Rules Save Lives but do not Save Brains
- Every animal tries to create some order around its natural environment
- Likewise the history of human civilization is largely the attemp to control nature and structure life
- Human societies are environments in which the chaos of nature is greatly reduced
- This allows for humans to predict the future and therefore minimize threats to their survival
- One chaotic component of nature is humans themselves, the interaction among them.
- Societies invent rules and regulations to order and structure the interaction among humans. Therefore we have rules on how to dress, eat, drive, etc. There are rules on how to shop in a supermarket and how to eat in a restaurant.
- Language itself is based on rules
- The process of turning children into adults is largely a process of forcing them to obey rules, from "good manners" to language itself.
- We tend to call "civilized" a society that has many rules and "uncivilized" a society that has no rules.

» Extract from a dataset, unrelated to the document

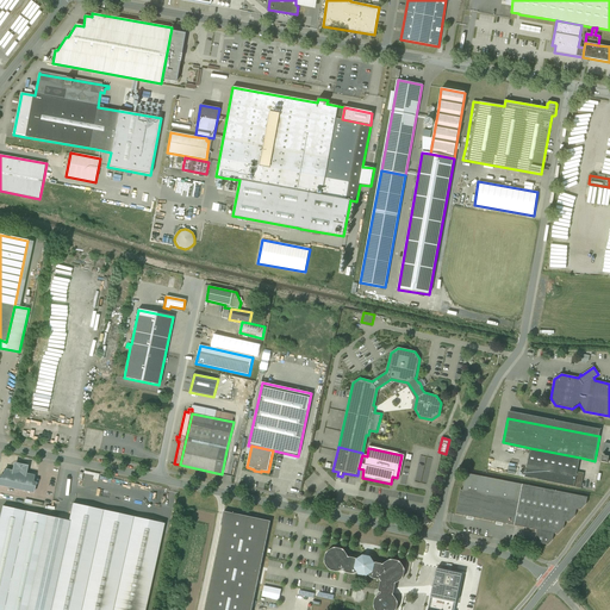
[(580,458),(530,448),(524,477),(582,489),(584,473),(577,472),(580,458)]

- Rules have to be enforced by states and police officers. The more rules the more state we need in order to "protect" citizens from those who break the rules. States themselves are an outcome of this process towards structuring life.

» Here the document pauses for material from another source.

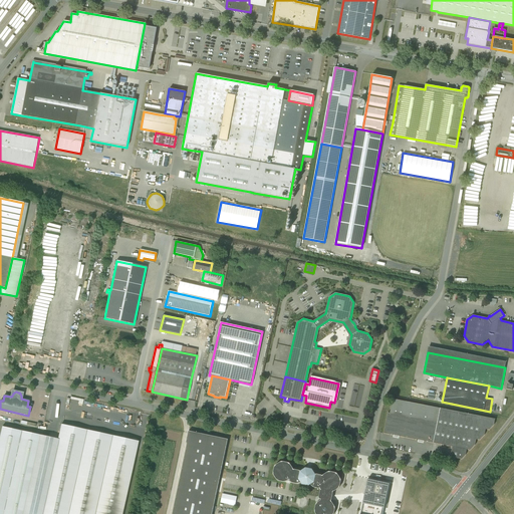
[(495,419),(393,399),(390,413),(438,423),(434,443),(453,447),(450,457),(462,459),(466,455),(467,450),(470,450),(475,445),(476,440),(480,440),(485,435),(486,429),(489,430),(494,425),(495,419)]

- Humans raised in a society with many rules (a highly structured society) have trouble (and probably panic) when dropped in a society with fewer rules (an unstructured society)
- Rules help make society stable and predictable, i.e. safe and efficient. Each rule makes it easy for people to do what they do with their lives. For example, there are now so many rules about driving a car (and about building a car) that accidents have been greatly reduced.
- However, rules also restrict what people can think of doing. For example, people have become much less skilled at driving: they don't need to be skilled drivers.
- The more structured your society is, the less often you need to use your brain. When we install a traffic light in front of a school, we are creating a safer and more efficient environment for children. The price to pay is that those children won't need to use their brain to cross the street.
- The safest society is one in which what is not forbidden is mandatory. That society is the one that requires the least cognitive effort and provides the highest degree of safety.
- Ultimately, the most structured society will be a society in which every action has to comply with some rules, i.e. its citizens will de facto be robots with no brains.
- The choice is between living in a highly strucutred society in which life is safe and efficient but your brain is irrelevant (and actually dangerous) and an unstructered society in which life is unsafe and inefficient but your brain is very valuable (and actually indispensable to survive)
- Civilization seems a process to remove the brain from the decision process, to turn life into a simple sequence of rules that must be obeyed.
- Those rules are, of course, designed by brains. Therefore the ultimate function of brains within a society of brains seem to make sure that brains don't run the society, i.e. to commit a sort of suicide.
P.S.
- There is one major exception to the trend towards more and more regulated social life: we deregulated sex that used to be highly regulated, in fact one of the most regulated human activities.